==== Records to process ====

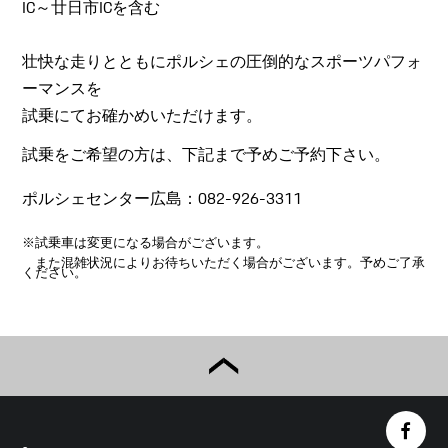
IC～廿日市ICを含む
壮快な走りとともにポルシェの圧倒的なスポーツパフォ
ーマンスを
試乗にてお確かめいただけます。
試乗をご希望の方は、下記まで予めご予約下さい。
ポルシェセンター広島：
082-926-3311
※試乗車は変更になる場合がございます。
また混雑状況によりお待ちいただく場合がございます。予めご了承
ください。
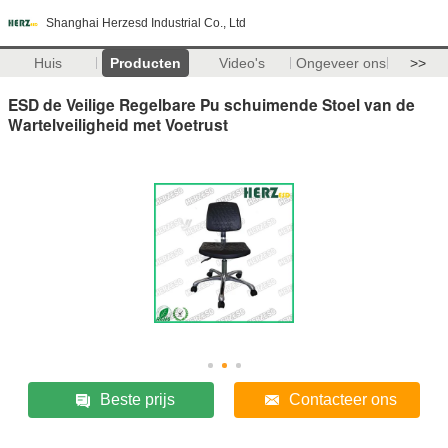
Shanghai Herzesd Industrial Co., Ltd
Huis
Producten
Video's
Ongeveer ons
>>
ESD de Veilige Regelbare Pu schuimende Stoel van de
Wartelveiligheid met Voetrust
Beste prijs
Contacteer ons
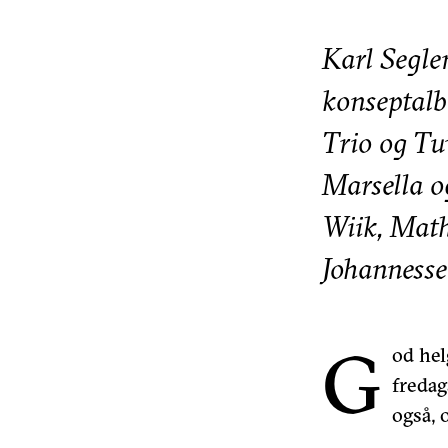
Karl Segle
konseptalb
Trio og Tu
Marsella o
Wiik, Math
Johanness
G
od hel
fredag
også,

====

# [Work instruction]
Would you transcribe each of the entries exactly, skipping the pictures?

# [Result of this exercise]
IC～廿日市ICを含む
壮快な走りとともにポルシェの圧倒的なスポーツパフォ
ーマンスを
試乗にてお確かめいただけます。
試乗をご希望の方は、下記まで予めご予約下さい。
ポルシェセンター広島：
082-926-3311
※試乗車は変更になる場合がございます。
また混雑状況によりお待ちいただく場合がございます。予めご了承
ください。
Shanghai Herzesd Industrial Co., Ltd
Huis
Producten
Video's
Ongeveer ons
>>
ESD de Veilige Regelbare Pu schuimende Stoel van de
Wartelveiligheid met Voetrust
Beste prijs
Contacteer ons
Karl Segle
konseptalb
Trio og Tu
Marsella o
Wiik, Math
Johanness
G
od hel
fredag
også,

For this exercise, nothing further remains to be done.